'Kern Under the Influence' Part IV: The insurance myth


    This bill from Kern Medical Center is just a portion of the medical expenses Ashley Hampton racked up after being hit by a drunk driver. (Image from Ashley Hampton)

    It's a popular myth.

    Many people believe victims of DUI crashes get rich in court.

    This is a just myth, however, and most DUI victims end up flat broke.

    A combination of old insurance laws, minimal enforcement of those law, and rising costs of medical care has created a new normal where DUI crash victims who live end up smothered in debt. In cases of death, victims' families are sometimes left with nothing.

    Sept. 12, 2014, started off as a great day for Ashley Hampton. She was getting ready for her first day at Ridgecrest Regional Hospital.

    It was the next step towards her dream.

    "They were going to pay for my schooling to become an RN," Hampton said.

    But the day that started with so much promise ended in disaster.

    "First day we we're moving, first day of my new job, first day of the car payment, and I never made it," she said.

    Hampton did make it to the hospital, but as a patient. On her way to work a drunk driver hit her, causing Hampton's car to roll twice, putting her in a coma.

    "It took me four days to get off the ventilator," Hampton said.

    Waking up was just the first step in her recovery. A broken wrist, broken leg, broken back, broken hip, and crushed foot kept her bed-ridden for four months.

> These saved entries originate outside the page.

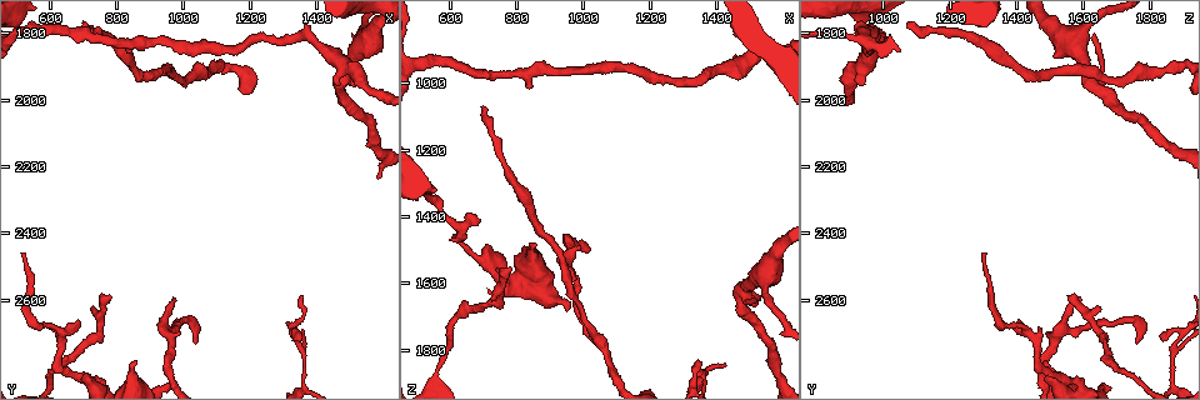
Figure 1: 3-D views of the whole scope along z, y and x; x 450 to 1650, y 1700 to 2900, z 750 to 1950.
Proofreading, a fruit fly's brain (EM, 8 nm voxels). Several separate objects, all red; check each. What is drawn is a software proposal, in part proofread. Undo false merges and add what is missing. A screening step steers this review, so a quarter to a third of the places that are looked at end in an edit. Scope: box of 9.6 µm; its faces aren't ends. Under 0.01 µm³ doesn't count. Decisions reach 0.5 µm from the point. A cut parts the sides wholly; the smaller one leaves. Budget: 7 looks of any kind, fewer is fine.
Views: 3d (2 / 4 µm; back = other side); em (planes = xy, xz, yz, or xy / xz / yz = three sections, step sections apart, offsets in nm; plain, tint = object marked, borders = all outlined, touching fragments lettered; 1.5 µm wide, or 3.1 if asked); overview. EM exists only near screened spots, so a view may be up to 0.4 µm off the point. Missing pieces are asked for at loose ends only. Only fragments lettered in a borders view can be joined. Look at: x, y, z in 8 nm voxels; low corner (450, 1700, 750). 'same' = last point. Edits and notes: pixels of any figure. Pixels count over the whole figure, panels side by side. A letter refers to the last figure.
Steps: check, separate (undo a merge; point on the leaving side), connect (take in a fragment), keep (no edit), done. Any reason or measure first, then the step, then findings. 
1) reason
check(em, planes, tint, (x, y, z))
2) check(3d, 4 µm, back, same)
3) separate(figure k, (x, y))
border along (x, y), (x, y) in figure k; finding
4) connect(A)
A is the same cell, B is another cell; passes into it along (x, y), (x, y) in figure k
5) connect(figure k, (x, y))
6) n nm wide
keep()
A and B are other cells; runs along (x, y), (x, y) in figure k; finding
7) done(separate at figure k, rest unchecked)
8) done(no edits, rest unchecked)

sharp bend
check(em, planes, borders, (690, 2830, 1520))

    The medical bills kept piling up for Hampton. The drunk driver died in the crash and had no insurance. Before she knew it, Ashley was on the hook for more than $400,000.

    "I just open it and forget about it, because you can't, I can't pay it," she said.

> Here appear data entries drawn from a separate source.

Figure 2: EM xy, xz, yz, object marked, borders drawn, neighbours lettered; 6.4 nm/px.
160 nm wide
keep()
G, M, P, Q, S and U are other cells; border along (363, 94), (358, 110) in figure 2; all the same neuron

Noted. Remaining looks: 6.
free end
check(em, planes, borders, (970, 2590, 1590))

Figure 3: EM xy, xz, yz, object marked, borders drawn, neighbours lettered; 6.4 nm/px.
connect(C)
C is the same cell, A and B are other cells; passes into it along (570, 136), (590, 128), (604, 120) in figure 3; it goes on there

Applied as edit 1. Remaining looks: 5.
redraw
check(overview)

    To find out how often victims are not only hurt by the crime, but then suffer the financial burden too, Eyewitness News sat down with personal injury lawyer Matt Clark.

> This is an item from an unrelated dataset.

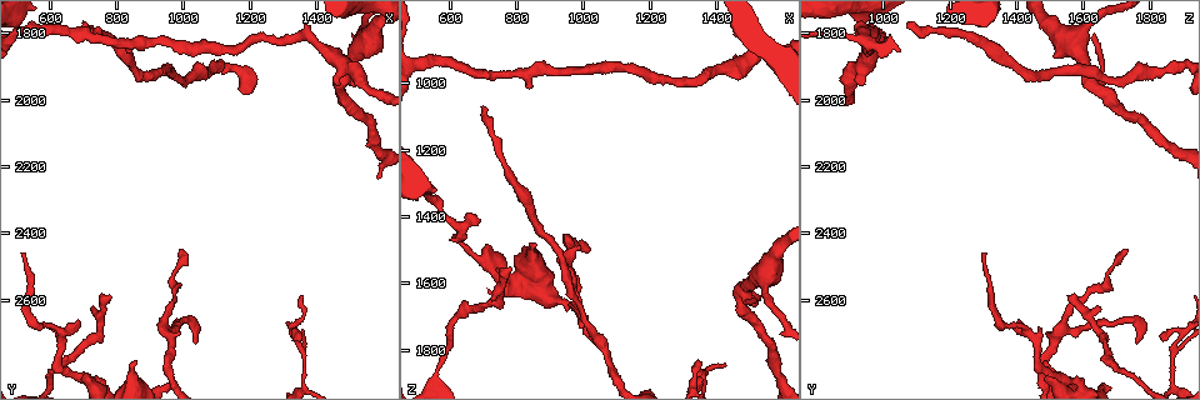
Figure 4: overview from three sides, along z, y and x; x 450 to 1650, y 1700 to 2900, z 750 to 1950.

    "Over 16 years now I've represented countless DUI victims," Clark said. "Defendants in drunk driving cases often times have no insurance or far too little insurance to cover an injury or god forbid a death."

    According to Clark there's two major issues at play. The first is because insurance companies and the DMV don't communicate, it's too easy to drive without insurance. The other issue is the minimum coverage rates in California barely cover an ambulance ride to the hospital.

    "California has some of the lowest minimum requirements in the country. They need to be raised." Clark said. "You know $15,000 of coverage covers nothing. It literally covers nothing."

    There is something you can do now to protect yourself. Get or increase your uninsured/under-insured-driver coverage on your policy. The $100,000 of coverage will cost you about $40 a month, but it will cover your bills if the driver who hits you only has minimum coverage or no insurance at all.

    Now physically unable to perform her dream job and struggling with PTSD, for Hampton, it's a lesson learned too late.

    However, she's happy to be alive and is hopeful others can learn from her tragedy.

    "The freaking out and all the bills that I have to pay, I wouldn't want anyone to go through that when it's 100 percent preventable," she said.